Catricalà: subito una legge sul massimo scoperto
Oltre a Bankitalia, anche l’Antitrust, per bocca del presidente Catricalà, tira le orecchie alle banche per quel che riguarda le nuove commissioni introdotte in “sostituzione” di quelle relative al massimo scoperto, revocate per legge.
“Le banche hanno approfittato di un buco normativo che va coperto” ha detto il presidente Antonio Catricala’, durante un convegno organizzato in occasione del ventennale dell’Autorita’, in merito al commissione di massimo scoperto applicata sui conti correnti.
“Non so se siamo stati troppo severi nel giudicare queste commissioni di massimo scoperto ma i dati sono dati e quelli presentati giorni fa da Bankitalia in Senato, sono i nostri”. Sulla commissione di massimo scoperto “eravamo tutti d’accordo che era inaccettabile” e che “andavano abolite ma, dopo che c’e’ stata una legge che le ha abolite completamente, la sostituzione con altri meccanismi ha portato l’80% dei risparmiatori in una situazione peggiore, deteriore”.

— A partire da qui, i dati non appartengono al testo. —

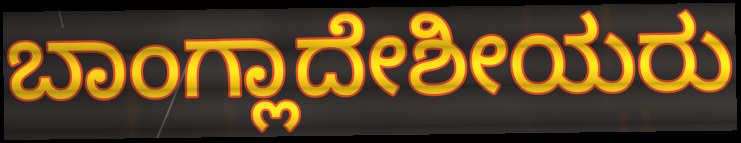
ಬಾಂಗ್ಲಾದೇಶೀಯರು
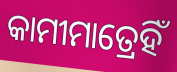
କାମୀମାତ୍ରେହିଁ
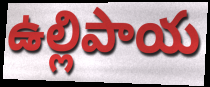
ఉల్లిపాయ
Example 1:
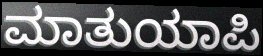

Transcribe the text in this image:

ಮಾತುಯಾಪಿ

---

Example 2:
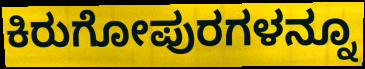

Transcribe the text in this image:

ಕಿರುಗೋಪುರಗಳನ್ನೂ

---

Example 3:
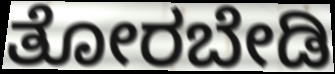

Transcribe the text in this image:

ತೋರಬೇಡಿ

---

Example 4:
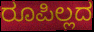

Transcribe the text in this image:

ರೂಪಿಲ್ಲದ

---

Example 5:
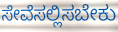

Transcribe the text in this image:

ಸೇವೆಸಲ್ಲಿಸಬೇಕು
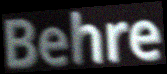
Behre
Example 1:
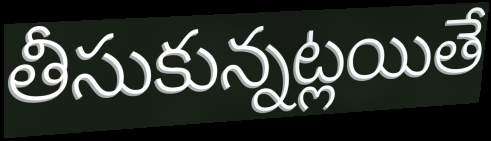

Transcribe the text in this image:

తీసుకున్నట్లయితే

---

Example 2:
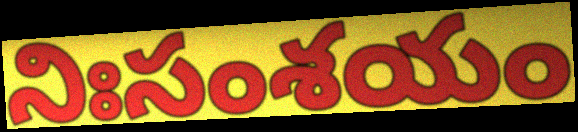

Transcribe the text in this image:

నిఃసంశయం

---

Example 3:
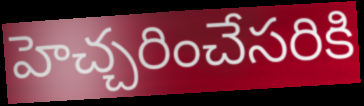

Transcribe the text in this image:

హెచ్చరించేసరికి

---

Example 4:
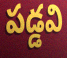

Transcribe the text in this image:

పడ్డవి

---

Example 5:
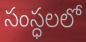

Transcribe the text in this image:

సంస్ధలలో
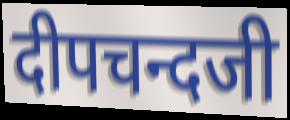
दीपचन्दजी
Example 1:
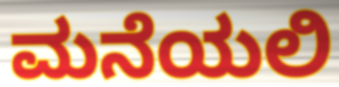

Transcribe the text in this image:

ಮನೆಯಲಿ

“Non e’ possibile che se un cliente va in rosso per 1 euro e’ costretto a pagare fino a 15 volte di piu’ di quello che pagava con la commissione di massimo scoperto. Mi pare inaccettabile e occorre che il Parlamento intervenga”.
Nel dettaglio, ha spiegato Catricala’ “non si puo’ far pagare di piu’ chi va occasionalmente in rosso rispetto a quelli che vanno sistematicamente in rosso con i fidi“. “Ci vuole un tasso particolare, non eclatante per chi va occasionalmente in rosso altrimenti ci sara’ un atteggiamento opportunistico e non virtuoso da parte delle banche”.
E’ vero, le banche hanno introdotto nuove commissioni che in alcuni casi si sono rivelate addirittura penalizzanti rispetto alle precedenti commissioni di massimo scoperto. Se consideriamo che l’industria bancaria è alla ricerca spasmodica di nuove fonti di ricavo, per mantenere una certa marginalità positiva sul conto economico, che è molto sotto pressione per l’ attuale livello degli incagli e delle sofferenze, è normale che si vogliano introdurre voci che permettano di recuperare quanto perduto.
Sarebbe giusto tuttavia un atteggiamento più uniforme (in modo che le commissioni siano più facilmente confrontabili da istituto ad istituto) e un calcolo indicativo che permetta al cliente, soprattutto a quello più virtuoso (quello che non è sempre al limite del fido, per intenderci) di non avere commissioni penalizzanti rispetto alle precedenti.